Lastly, the valuation of digital currencies is often speculative and can fluctuate wildly. This would make them less reliable as a store of value compared to tangible assets, like gold or property, which have intrinsic value and are less subject to dramatic price changes. This could trigger financial instability, especially if an increasing number of people start investing their savings into these volatile digital currencies.

In what ways could the promotion of quick wealth through Bitcoin investments lead to unrealistic expectations and financial hardship?

The promotion of quick wealth through Bitcoin investments can foster unrealistic expectations among the general public. People may view cryptocurrency investment as a quick route to financial freedom, neglecting the inherent risks associated with such volatile markets. Potential investors may be drawn in by success stories without a clear understanding of the market dynamics, leading them to invest more than they can afford to lose, in the hope of replicating these successes.

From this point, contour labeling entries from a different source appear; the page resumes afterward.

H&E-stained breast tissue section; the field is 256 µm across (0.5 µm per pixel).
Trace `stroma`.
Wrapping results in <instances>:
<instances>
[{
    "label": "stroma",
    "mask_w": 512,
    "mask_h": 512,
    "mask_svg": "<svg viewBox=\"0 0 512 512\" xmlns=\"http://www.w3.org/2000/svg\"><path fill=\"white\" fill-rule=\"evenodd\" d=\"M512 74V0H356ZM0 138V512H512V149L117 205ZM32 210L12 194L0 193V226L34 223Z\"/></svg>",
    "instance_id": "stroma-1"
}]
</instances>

Another concern arises when these unrealistic expectations prompt reckless investment behaviours. Some individuals may be tempted to take on excessive debt or exhaust their savings to invest in Bitcoin, putting their financial stability at risk. If the value of Bitcoin suddenly drops, these investors could find themselves in significant debt or without any savings, leading to severe financial hardship and stress.

Moreover, the notion of quick wealth could also result in a lack of financial diversification. Investors might put all their money into Bitcoin, neglecting other investment avenues such as stocks, bonds, or real estate. This lack of diversification can be risky as it increases the potential for significant financial loss. If Bitcoin’s value takes a hit, these investors stand to lose a substantial portion of their investment, which again can lead to financial hardship.

Final Words

While the world of cryptocurrencies continues to lure with its digital charm and promises of exponential returns, it’s crucial to remember the inherent risks involved. Investors must conduct thorough research and understand the nuances of the market before diving in. Cryptocurrencies, owing to their volatile nature, should not be viewed as a ‘get rich quick’ scheme but rather as part of a diversified investment portfolio.

Educating oneself about the ins and outs of cryptocurrency trading, understanding the technology behind it, and keeping abreast of regulatory changes can go a long way in making informed investment decisions. Moreover, potential investors should also consider seeking advice from financial advisors to understand the potential risks and rewards associated with crypto investments.